[[ MATERIAL FOR THIS TASK, beginning ]]
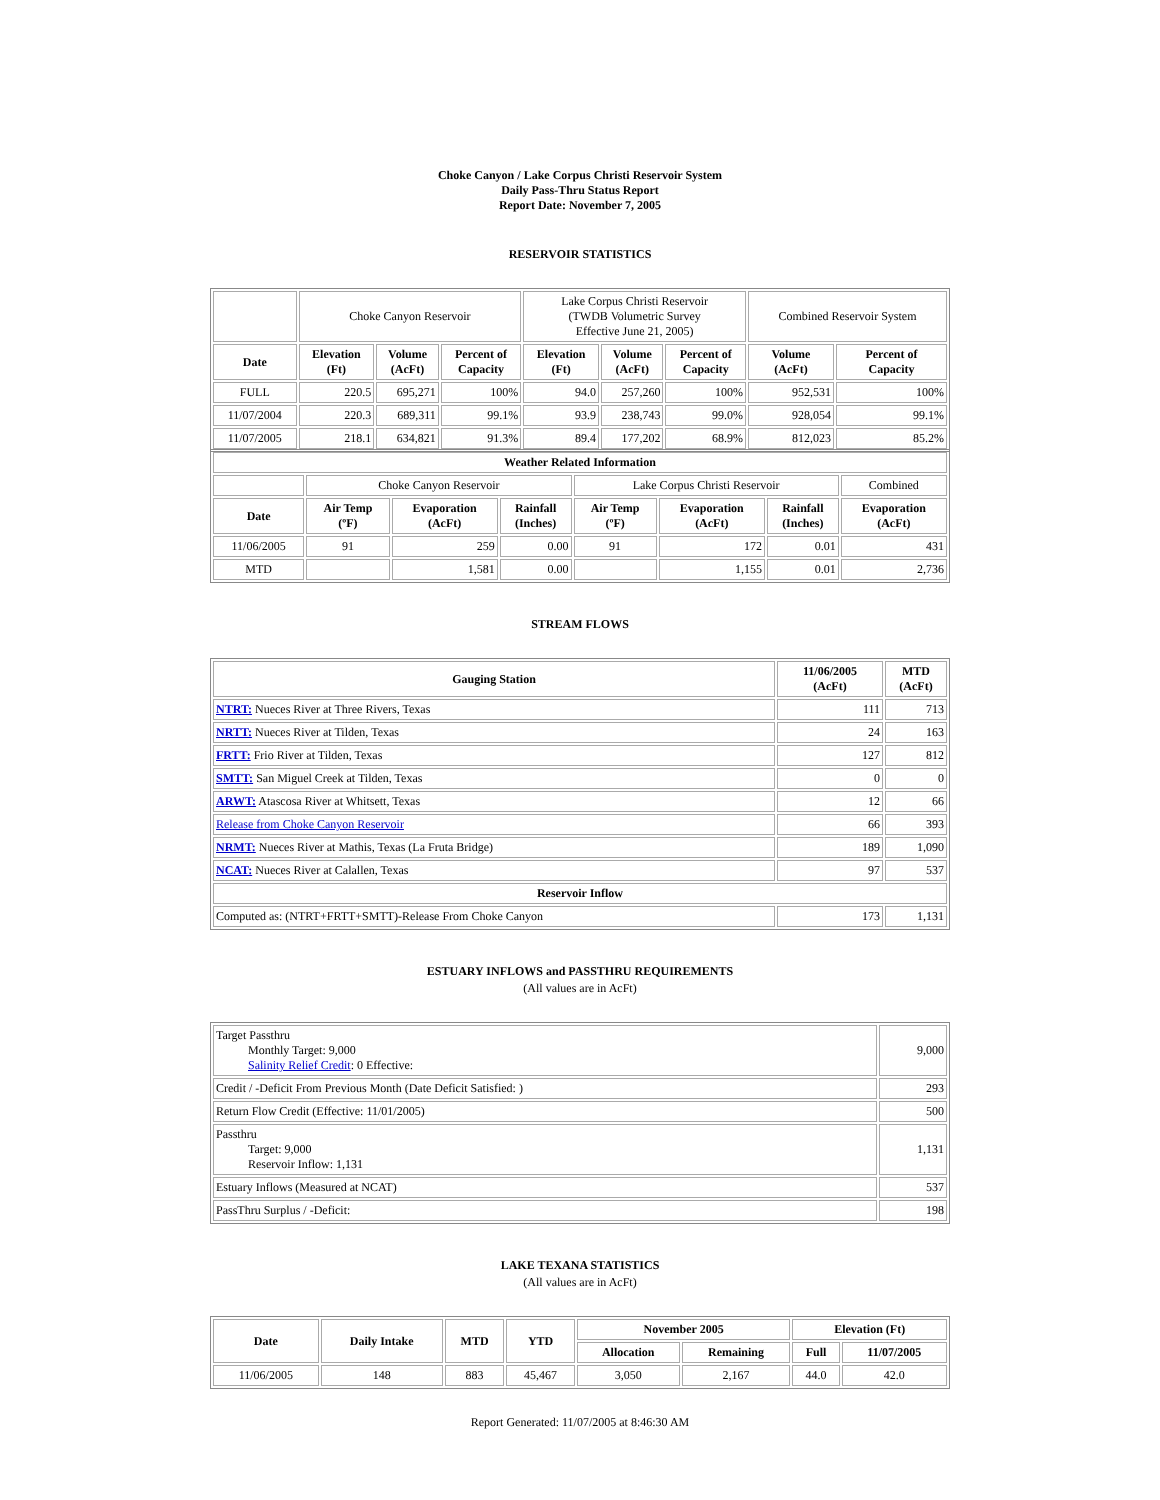Choke Canyon / Lake Corpus Christi Reservoir System
Daily Pass-Thru Status Report
Report Date: November 7, 2005
RESERVOIR STATISTICS
| | Choke Canyon Reservoir | | | Lake Corpus Christi Reservoir (TWDB Volumetric Survey Effective June 21, 2005) | | | Combined Reservoir System | |
| Date | Elevation (Ft) | Volume (AcFt) | Percent of Capacity | Elevation (Ft) | Volume (AcFt) | Percent of Capacity | Volume (AcFt) | Percent of Capacity |
| FULL | 220.5 | 695,271 | 100% | 94.0 | 257,260 | 100% | 952,531 | 100% |
| 11/07/2004 | 220.3 | 689,311 | 99.1% | 93.9 | 238,743 | 99.0% | 928,054 | 99.1% |
| 11/07/2005 | 218.1 | 634,821 | 91.3% | 89.4 | 177,202 | 68.9% | 812,023 | 85.2% |
| Weather Related Information | | | | | | | |
| --- | --- | --- | --- | --- | --- | --- | --- |
| | Choke Canyon Reservoir | | | Lake Corpus Christi Reservoir | | | Combined |
| Date | Air Temp (ºF) | Evaporation (AcFt) | Rainfall (Inches) | Air Temp (ºF) | Evaporation (AcFt) | Rainfall (Inches) | Evaporation (AcFt) |
| 11/06/2005 | 91 | 259 | 0.00 | 91 | 172 | 0.01 | 431 |
| MTD | | 1,581 | 0.00 | | 1,155 | 0.01 | 2,736 |
STREAM FLOWS
| Gauging Station | 11/06/2005 (AcFt) | MTD (AcFt) |
| --- | --- | --- |
| NTRT: Nueces River at Three Rivers, Texas | 111 | 713 |
| NRTT: Nueces River at Tilden, Texas | 24 | 163 |
| FRTT: Frio River at Tilden, Texas | 127 | 812 |
| SMTT: San Miguel Creek at Tilden, Texas | 0 | 0 |
| ARWT: Atascosa River at Whitsett, Texas | 12 | 66 |
| Release from Choke Canyon Reservoir | 66 | 393 |
| NRMT: Nueces River at Mathis, Texas (La Fruta Bridge) | 189 | 1,090 |
| NCAT: Nueces River at Calallen, Texas | 97 | 537 |
| Reservoir Inflow | | |
| Computed as: (NTRT+FRTT+SMTT)-Release From Choke Canyon | 173 | 1,131 |
ESTUARY INFLOWS and PASSTHRU REQUIREMENTS
(All values are in AcFt)
| Target Passthru Monthly Target: 9,000 Salinity Relief Credit : 0 Effective: | 9,000 |
| Credit / -Deficit From Previous Month (Date Deficit Satisfied: ) | 293 |
| Return Flow Credit (Effective: 11/01/2005) | 500 |
| Passthru Target: 9,000 Reservoir Inflow: 1,131 | 1,131 |
| Estuary Inflows (Measured at NCAT) | 537 |
| PassThru Surplus / -Deficit: | 198 |
LAKE TEXANA STATISTICS
(All values are in AcFt)
| Date | Daily Intake | MTD | YTD | November 2005 | | Elevation (Ft) | |
| --- | --- | --- | --- | --- | --- | --- | --- |
| | | | | Allocation | Remaining | Full | 11/07/2005 |
| 11/06/2005 | 148 | 883 | 45,467 | 3,050 | 2,167 | 44.0 | 42.0 |
Report Generated: 11/07/2005 at 8:46:30 AM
[[ MATERIAL FOR THIS TASK, end ]]
__ASSIGNMENT__.
Up to and including the line that contains "812,023 | 85.2% |", print the records above exactly from their first line, without any pictures.

__RESPONSE AREA__.
Choke Canyon / Lake Corpus Christi Reservoir System
Daily Pass-Thru Status Report
Report Date: November 7, 2005
RESERVOIR STATISTICS
| | Choke Canyon Reservoir | | | Lake Corpus Christi Reservoir (TWDB Volumetric Survey Effective June 21, 2005) | | | Combined Reservoir System | |
| Date | Elevation (Ft) | Volume (AcFt) | Percent of Capacity | Elevation (Ft) | Volume (AcFt) | Percent of Capacity | Volume (AcFt) | Percent of Capacity |
| FULL | 220.5 | 695,271 | 100% | 94.0 | 257,260 | 100% | 952,531 | 100% |
| 11/07/2004 | 220.3 | 689,311 | 99.1% | 93.9 | 238,743 | 99.0% | 928,054 | 99.1% |
| 11/07/2005 | 218.1 | 634,821 | 91.3% | 89.4 | 177,202 | 68.9% | 812,023 | 85.2% |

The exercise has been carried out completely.